- _Problem to work on_
Go through the data below. List every line that holds the word "surprendre".

- _Data in this exercise_
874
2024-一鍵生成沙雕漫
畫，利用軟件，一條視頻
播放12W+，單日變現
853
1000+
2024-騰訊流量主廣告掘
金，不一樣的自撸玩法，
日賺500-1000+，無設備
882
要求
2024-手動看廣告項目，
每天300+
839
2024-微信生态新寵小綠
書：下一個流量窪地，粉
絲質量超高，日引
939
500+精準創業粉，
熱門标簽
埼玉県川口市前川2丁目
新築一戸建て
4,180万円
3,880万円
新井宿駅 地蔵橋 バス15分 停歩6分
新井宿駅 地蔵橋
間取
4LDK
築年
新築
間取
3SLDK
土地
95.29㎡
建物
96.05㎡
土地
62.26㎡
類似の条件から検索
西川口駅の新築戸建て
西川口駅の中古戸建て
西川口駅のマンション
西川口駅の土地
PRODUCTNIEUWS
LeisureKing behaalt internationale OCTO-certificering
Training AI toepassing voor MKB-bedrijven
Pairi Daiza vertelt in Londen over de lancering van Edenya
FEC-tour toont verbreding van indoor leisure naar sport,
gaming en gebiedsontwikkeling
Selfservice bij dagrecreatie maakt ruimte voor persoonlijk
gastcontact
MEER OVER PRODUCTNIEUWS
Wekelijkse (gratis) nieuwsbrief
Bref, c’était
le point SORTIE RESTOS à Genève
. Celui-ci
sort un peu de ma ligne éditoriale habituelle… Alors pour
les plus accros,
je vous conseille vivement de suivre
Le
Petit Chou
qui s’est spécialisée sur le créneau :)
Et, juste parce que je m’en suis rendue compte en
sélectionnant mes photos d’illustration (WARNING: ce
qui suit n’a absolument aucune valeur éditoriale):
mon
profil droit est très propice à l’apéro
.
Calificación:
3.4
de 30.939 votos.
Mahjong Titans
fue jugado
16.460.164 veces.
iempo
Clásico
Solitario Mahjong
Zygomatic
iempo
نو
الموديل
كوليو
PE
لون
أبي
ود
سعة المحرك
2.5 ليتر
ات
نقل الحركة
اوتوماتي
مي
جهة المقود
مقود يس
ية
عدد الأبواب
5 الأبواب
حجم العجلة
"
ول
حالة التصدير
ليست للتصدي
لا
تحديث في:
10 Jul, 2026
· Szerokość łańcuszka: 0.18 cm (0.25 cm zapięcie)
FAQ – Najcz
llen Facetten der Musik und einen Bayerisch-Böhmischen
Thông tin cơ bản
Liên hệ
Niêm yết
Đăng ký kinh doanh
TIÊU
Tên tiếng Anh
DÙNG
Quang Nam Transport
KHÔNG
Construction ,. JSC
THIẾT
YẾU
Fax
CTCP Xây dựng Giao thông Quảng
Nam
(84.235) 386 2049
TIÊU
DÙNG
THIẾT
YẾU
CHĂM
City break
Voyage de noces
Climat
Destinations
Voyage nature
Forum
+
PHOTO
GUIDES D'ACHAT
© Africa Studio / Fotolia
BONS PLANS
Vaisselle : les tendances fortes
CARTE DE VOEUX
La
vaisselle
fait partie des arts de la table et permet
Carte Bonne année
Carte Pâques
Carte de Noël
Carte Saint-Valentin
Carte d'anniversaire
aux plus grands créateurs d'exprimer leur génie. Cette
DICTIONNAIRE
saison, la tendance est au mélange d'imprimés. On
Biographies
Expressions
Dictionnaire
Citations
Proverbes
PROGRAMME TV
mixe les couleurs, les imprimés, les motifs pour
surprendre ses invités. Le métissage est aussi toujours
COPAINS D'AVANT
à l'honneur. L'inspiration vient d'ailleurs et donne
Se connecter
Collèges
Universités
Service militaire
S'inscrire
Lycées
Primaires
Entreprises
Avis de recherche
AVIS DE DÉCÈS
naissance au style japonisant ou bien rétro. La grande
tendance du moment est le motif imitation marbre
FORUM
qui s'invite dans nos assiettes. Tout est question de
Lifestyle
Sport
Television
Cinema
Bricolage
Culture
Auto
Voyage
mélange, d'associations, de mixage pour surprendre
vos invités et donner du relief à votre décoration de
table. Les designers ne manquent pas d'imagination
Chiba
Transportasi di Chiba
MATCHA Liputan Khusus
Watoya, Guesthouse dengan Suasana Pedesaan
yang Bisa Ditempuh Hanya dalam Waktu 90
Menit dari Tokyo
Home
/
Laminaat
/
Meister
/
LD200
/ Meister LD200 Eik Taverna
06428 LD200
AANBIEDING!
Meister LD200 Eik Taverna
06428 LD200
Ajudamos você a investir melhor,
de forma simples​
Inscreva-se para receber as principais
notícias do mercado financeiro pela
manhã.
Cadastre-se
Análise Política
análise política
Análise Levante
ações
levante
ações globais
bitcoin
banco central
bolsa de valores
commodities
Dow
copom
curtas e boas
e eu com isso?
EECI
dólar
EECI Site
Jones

- _Exercise solution_
surprendre ses invités. Le métissage est aussi toujours
mélange, d'associations, de mixage pour surprendre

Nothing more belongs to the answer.